Director Scott Hagerstrom this week announced plans for the "Don't Raise MI Taxes" tour, which will include 13 stops around the state designed to rally opposition to various tax-related road funding plans percolating in Lansing.
"Raising taxes on Michigan's families shouldn't even be an option on the table," Hagerstrom said in a release. "It is time for state government to start living within its means, just as Michigan families have had to."
It's not the first time Americans For Prosperity, founded with support from the Koch Brothers, has been at odds with Michigan's first-term Republican governor. The group previously fought Snyder's plan to build a new Detroit-Windsor bridge and currently is opposing his proposal to expand Medicaid eligibility using federal funding through the Affordable Health Care Act.
AFP-Michigan, along with Ambassador Bridge owner Matty Moroun, also supported last year's statewide ballot proposal that would have required a 2/3 supermajority in the legislature on any bill to raise taxes. Snyder opposed the measure, and voters defeated it by a wide margin.
The "gas tax townhall" meetings will begin next with two events in Metro Detroit and continue through the end of May, ending with two stops in West Michigan.
Meanwhile, a coalition of businesses, trade associations and labor unions has already launched a statewide media campaign with direct message for Lansing: "Just fix the roads."
The Michigan Transportation Team does not back any specific funding plan but argues that failure to fix Michigan roads now will result in higher long-term costs for the state, less safe roads and more vehicle repair costs for motorists.
"This is a discussion about saving money and saving lives," said Mike Nystrom, executive vice president of the Michigan Infrastructure & Transportation Association, which represents construction trade groups in Lansing. "I think we have to come to a solution. More needs to be invested in our system, and we're hopeful the legislature will take care of this in short order."
The MTT media campaign includes radio ads, television spots and a total of 21 billboards located in West Michigan, Metro Detroit, Lansing and other parts of the state. The coalition also has posted advocacy videos on Youtube and recently concluded a "Pothole Pocketbook Contest" that helped winning motorists pay for pothole-related vehicle repairs.

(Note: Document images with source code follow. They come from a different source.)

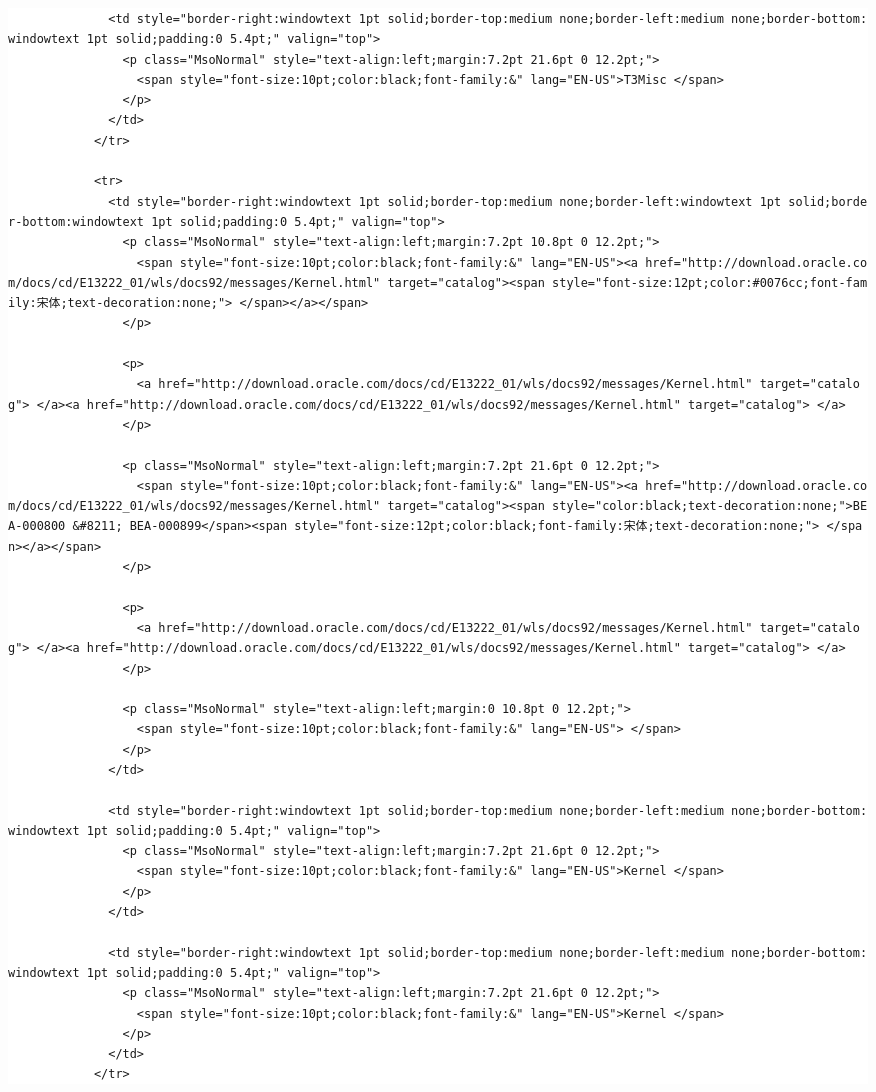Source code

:                   <td style="border-right:windowtext 1pt solid;border-top:medium none;border-left:medium none;border-bottom:windowtext 1pt solid;padding:0 5.4pt;" valign="top">
                    <p class="MsoNormal" style="text-align:left;margin:7.2pt 21.6pt 0 12.2pt;">
                      <span style="font-size:10pt;color:black;font-family:&" lang="EN-US">T3Misc </span>
                    </p>
                  </td>
                </tr>
                
                <tr>
                  <td style="border-right:windowtext 1pt solid;border-top:medium none;border-left:windowtext 1pt solid;border-bottom:windowtext 1pt solid;padding:0 5.4pt;" valign="top">
                    <p class="MsoNormal" style="text-align:left;margin:7.2pt 10.8pt 0 12.2pt;">
                      <span style="font-size:10pt;color:black;font-family:&" lang="EN-US"><a href="http://download.oracle.com/docs/cd/E13222_01/wls/docs92/messages/Kernel.html" target="catalog"><span style="font-size:12pt;color:#0076cc;font-family:宋体;text-decoration:none;"> </span></a></span>
                    </p>
                    
                    <p>
                      <a href="http://download.oracle.com/docs/cd/E13222_01/wls/docs92/messages/Kernel.html" target="catalog"> </a><a href="http://download.oracle.com/docs/cd/E13222_01/wls/docs92/messages/Kernel.html" target="catalog"> </a>
                    </p>
                    
                    <p class="MsoNormal" style="text-align:left;margin:7.2pt 21.6pt 0 12.2pt;">
                      <span style="font-size:10pt;color:black;font-family:&" lang="EN-US"><a href="http://download.oracle.com/docs/cd/E13222_01/wls/docs92/messages/Kernel.html" target="catalog"><span style="color:black;text-decoration:none;">BEA-000800 &#8211; BEA-000899</span><span style="font-size:12pt;color:black;font-family:宋体;text-decoration:none;"> </span></a></span>
                    </p>
                    
                    <p>
                      <a href="http://download.oracle.com/docs/cd/E13222_01/wls/docs92/messages/Kernel.html" target="catalog"> </a><a href="http://download.oracle.com/docs/cd/E13222_01/wls/docs92/messages/Kernel.html" target="catalog"> </a>
                    </p>
                    
                    <p class="MsoNormal" style="text-align:left;margin:0 10.8pt 0 12.2pt;">
                      <span style="font-size:10pt;color:black;font-family:&" lang="EN-US"> </span>
                    </p>
                  </td>
                  
                  <td style="border-right:windowtext 1pt solid;border-top:medium none;border-left:medium none;border-bottom:windowtext 1pt solid;padding:0 5.4pt;" valign="top">
                    <p class="MsoNormal" style="text-align:left;margin:7.2pt 21.6pt 0 12.2pt;">
                      <span style="font-size:10pt;color:black;font-family:&" lang="EN-US">Kernel </span>
                    </p>
                  </td>
                  
                  <td style="border-right:windowtext 1pt solid;border-top:medium none;border-left:medium none;border-bottom:windowtext 1pt solid;padding:0 5.4pt;" valign="top">
                    <p class="MsoNormal" style="text-align:left;margin:7.2pt 21.6pt 0 12.2pt;">
                      <span style="font-size:10pt;color:black;font-family:&" lang="EN-US">Kernel </span>
                    </p>
                  </td>
                </tr>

Snyder, in his state of the state address, proposed increasing road funding by $1.2 billion a year through a combination of increased gasoline taxes and vehicle registration fees. By raising $12 billion over the next 10 years, he said, the state could avoid a $25 billion repair bill while creating jobs.
Lawmakers on both sides of the aisle initially raised concerns about the proposal, and Snyder challenged them to present alternative ideas. He has been meeting with Republican and Democratic leaders in hopes of finding common ground.
A new plan taking shape in the state House, spearheaded by Republican Rep. Wayne Schmidt of Traverse City, is expected to include increased gasoline taxes and registration fees. The proposal also would exempt fuel purchases from the state's six percent sales tax, which is collected at the pump but is not used to fix roads.
Most Michigan sales tax is used to fund K-12 education and municipal revenue sharing. Exempting fuel would create a large hole for schools and cities, which Schmidt acknowledged would require additional discussions about making up that funding.
House Speaker Jase Bolger, R-Marshall, signaled support for the plan on Thursday, telling reporters that the legislature must "be committed to solving the full problem," including making sure that all taxes paid at the pump go toward roads.
Nystrom, who has lobbied for new road funding at recent committee hearings, said he believes that increased taxes will be part of the eventual solution, but he said the coalition is happy to engage in a dialogue with AFP-Michigan.
"If they have a better way of fixing the roads, we'd certainly be interested in hearing about it," he said. "And I hope while they're out on tour, they don't hit any potholes."